The outstanding item remaining to be eliminated for my own setup is the current requirement to manually kill gpg-agent and restart it as the normal user with the –daemon and –enable-ssh-support options. But I’m getting ahead of myself. I’ll do my best to describe a reproducible process:
- Install the following packages: pcscd libccid scdaemon opensc pcsc-tools pinentry-curses gnupg2
At this point, the Yubikey should be able to work for things such as generating OTP and web-based 2FA (e.g. Google, Facebook, LastPass).
- I want my Yubikey to be used for ssh such that I never need to generate client specific keys. Once I’ve connected to a server one-time I will be able to login to that server in the future without having to “ssh-copy-id” to it. I want GPG to act as the ssh agent of choice so first I disable the existing OpenSSH agent. Comment out this line in /etc/X11/Xsession.options
#use-ssh-agent
Now navigate to the Startup Applications Preferences in the desktop menu and disable SSH Key Agent from starting automatically. In this case it is dealing with gnome keyring.

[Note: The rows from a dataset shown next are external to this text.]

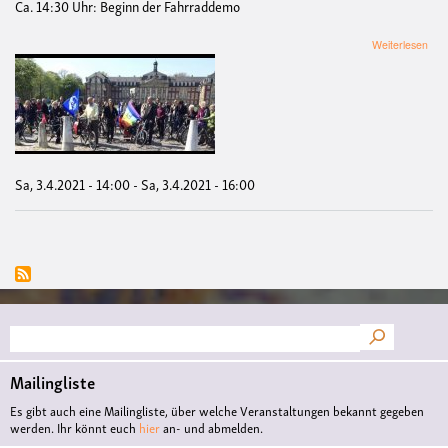
Ca. 14:30 Uhr: Beginn der Fahrraddemo
übe
Weiterlesen
OS
„Fü
Frie
Abr
und
Umw
Sa, 3.4.2021 - 14:00
-
Sa, 3.4.2021 - 16:00
Suche
Mailingliste
Es gibt auch eine Mailingliste, über welche Veranstaltungen bekannt gegeben
werden. Ihr könnt euch
hier
an- und abmelden.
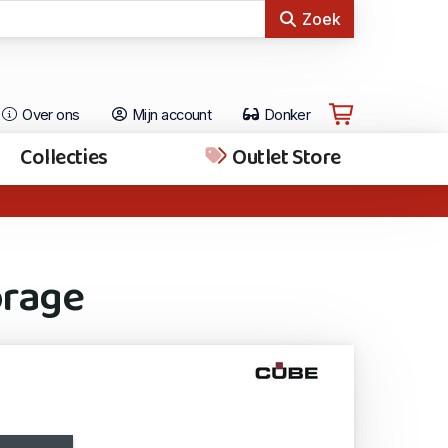
Zoek
Over ons
Mijn account
Donker
Collecties
Outlet Store
orage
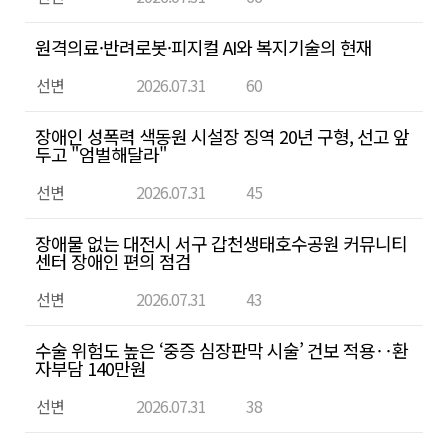
목,
작
원격의료·반려로봇·피지컬 AI와 복지기술의 현재
성
선변
2026.07.31
60
자,
작
장애인 성폭력 색동원 시설장 징역 20년 구형, 선고 앞
성
두고 "엄벌해달라"
일,
선변
2026.07.31
45
조
회
장애물 없는 대전시 서구 갑천생태호수공원 커뮤니티
센터 장애인 편의 점검
수
첨
선변
2026.07.31
43
부
파
수술 위험도 높은 ‘중증 심장판막 시술’ 건보 적용‥환
자부담 140만원
일
을
선변
2026.07.31
38
확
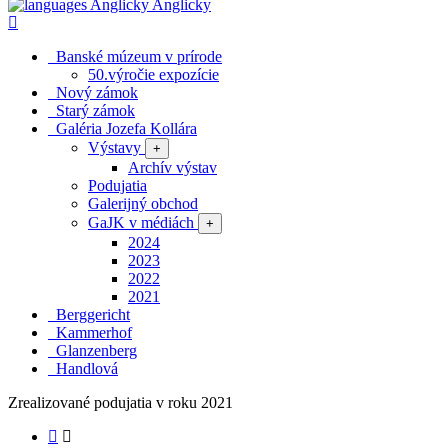
Anglicky
Banské múzeum v prírode
50.výročie expozície
Nový zámok
Starý zámok
Galéria Jozefa Kollára
Výstavy
+
Archív výstav
Podujatia
Galerijný obchod
GaJK v médiách
+
2024
2023
2022
2021
Berggericht
Kammerhof
Glanzenberg
Handlová
Zrealizované podujatia v roku 2021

I believe this can also be accomplished by adding “X-GNOME-Autostart-enabled=false” to /etc/xdg/autostart/gnome-keyring-ssh.desktop (Note that this would disable autostart for all users so you may want to instead make a copy of the file in your ~/.config/autostart directory)
Log out and then back in.
- Now that we have focused the system down to using GPG we need to ensure it is configured appropriately. Insert your Yubikey. type “gpg2 --card-status” to verify that it able to be read. This should also create the ~/.gnupg directory if it doesn’t already exist. If you have a correct URL already set for a key server you can now use “gpg2 --card-edit” followed by the “fetch” command to download your public keys.
In the ~/.gnupg directory create “gpg-agent.conf” and add the following:
enable-ssh-support
pinentry-program /usr/bin/pinentry-curses
In the “gpg.conf” file, which should already be in the directory, add the following at the bottom:
use-agent
cd to your home directory and edit your “.bashrc” file to add the following:
# Start the gpg-agent if not already running
if ! pgrep -x -u "${USER}" gpg-agent >/dev/null 2>&1; then
gpg-connect-agent /bye >/dev/null 2>&1
fi
# Set SSH to use gpg-agent
unset SSH_AGENT_PID
if [ "${gnupg_SSH_AUTH_SOCK_by:-0}" -ne $$ ]; then
export SSH_AUTH_SOCK="/run/user/$UID/gnupg/S.gpg-agent.ssh"
fi
GPG_TTY=$(tty)
export GPG_TTY
#Refresh gpg-agent tty in case user switches into an X session
gpg-connect-agent updatestartuptty /bye > /dev/null
Now log out and back in again.
Running “ssh-add -L” should list keys corresponding to your Yubikey. Now is the time to attempt to login to an ssh server (ideally one that already has your public key in its “~/.ssh/authorized_keys” file.
From here you are at the stage where I have found myself stuck in that everything seems to be set correctly but when attempting to ssh to the server it fails. My current workaround is as follows:
pkill gpg-agent
gpg-agent --daemon --enable-ssh-support
This now allows me to ssh to the server where I am presented with the pinentry prompt to enter the passphrase. I believe the issue is that when gpg-agent is launched upon login it is with the wrong effective uid. Killing it and then launching it as the actual user seems to solve this but there must be a better way!